As serendipity would have it, less than a week after this disheartening discovery, I was at Julia's when the phone rang and the call was for me. A soft-spoken woman with a heavy Italian accent introduced herself as Lorenza de' Medici of the Badia a Coltibuono winery. She explained that she was in Rhode Island promoting her wines at a local banquet room and wished to meet with me about a cooking school she was planning to start the following year at her vineyard.

"How long will you be in Rhode Island?" I asked.

"I leave in the morning." There was something about her graciousness and her earnest but unassuming tone that made me want to meet her. I looked at my watch. "I can be back in Rhode Island by six. How long will you be where you are?"

"I'll stay until you get here," she said.
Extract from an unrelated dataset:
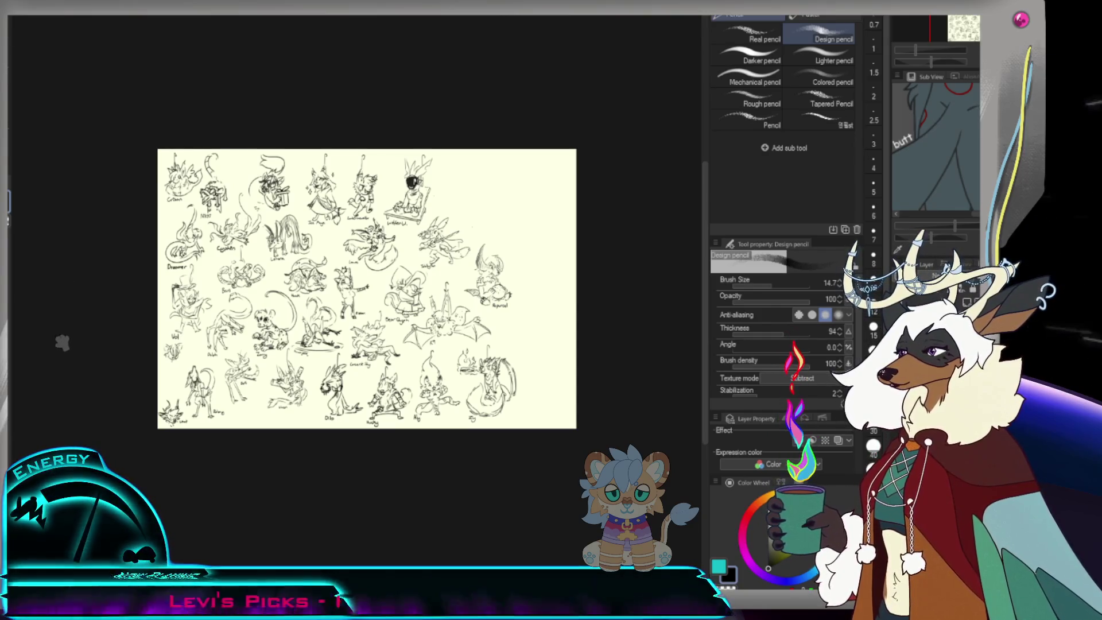
- Widen the canvas by dragging its right edge outward, then zoom in on the new area
key("ctrl+alt+c")
left_click_drag(576, 288, 718, 285)
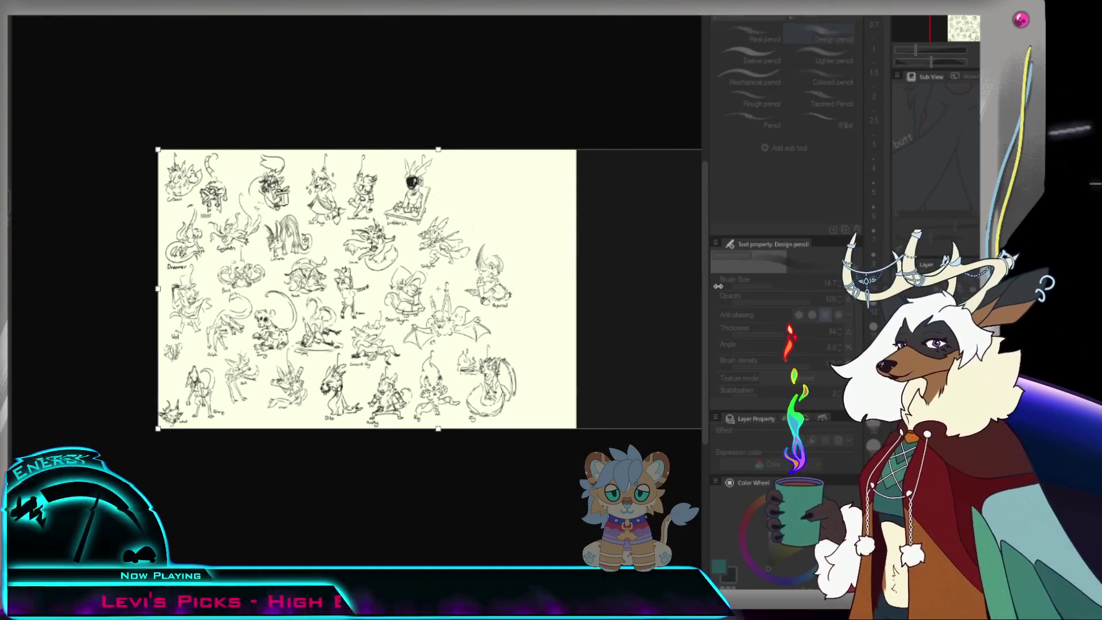
key("Return")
With the exception of a few waiters clearing used glasses and removing tablecloths, Lorenza was alone in the banquet room. She was sitting at a table with two clean glasses and a bottle of her Badia a Coltibuono wine. She poured me a glass and then told me about her home near Gaiole in Chianti. "Home" was a converted ninth-century Benedictine abbey with vineyards that yielded the elegant Chianti we were drinking and olive groves that kept her kitchen well stocked with peppery Tuscan extra-virgin olive oil. The extensive gardens on the property provided vegetables and fruit for the classes she wanted to teach in her kitchen. It sounded incredible, but I knew about monks' lives and wondered if she could entice American students to endure a cell-like existence in order to learn to cook. Then she showed me a brochure of her Abbey of the Good Harvest, which she called a "farmhouse villa." The warmly decorated bedrooms, spacious and efficient kitchen with workspace sufficient to accommodate at least twelve students, gracious dining room that could seat five times as many, and reception room with a fireplace that appeared larger than the room we were occupying at the moment were hardly monastic.

I called Julia to tell her that Badia a Coltibuono had everything Sonya was looking for—the respected Chianti label, the magnificent estate, even the chef to cook with Julia (Lorenza wrote cooking
and
gardening articles for Italy's premier culinary magazine,
La Cucina Italiana
).

"Call Sonya immediately!" Julia urged. "It sounds just like the sort of place we want."

Sonya agreed, we put Badia a Coltibuono on the itinerary, and for a number of years after that I brought groups of students to Lorenza's classes. Not one of the happy, satisfied students ever referred to their experience at Badia a Coltibuono as "monastic."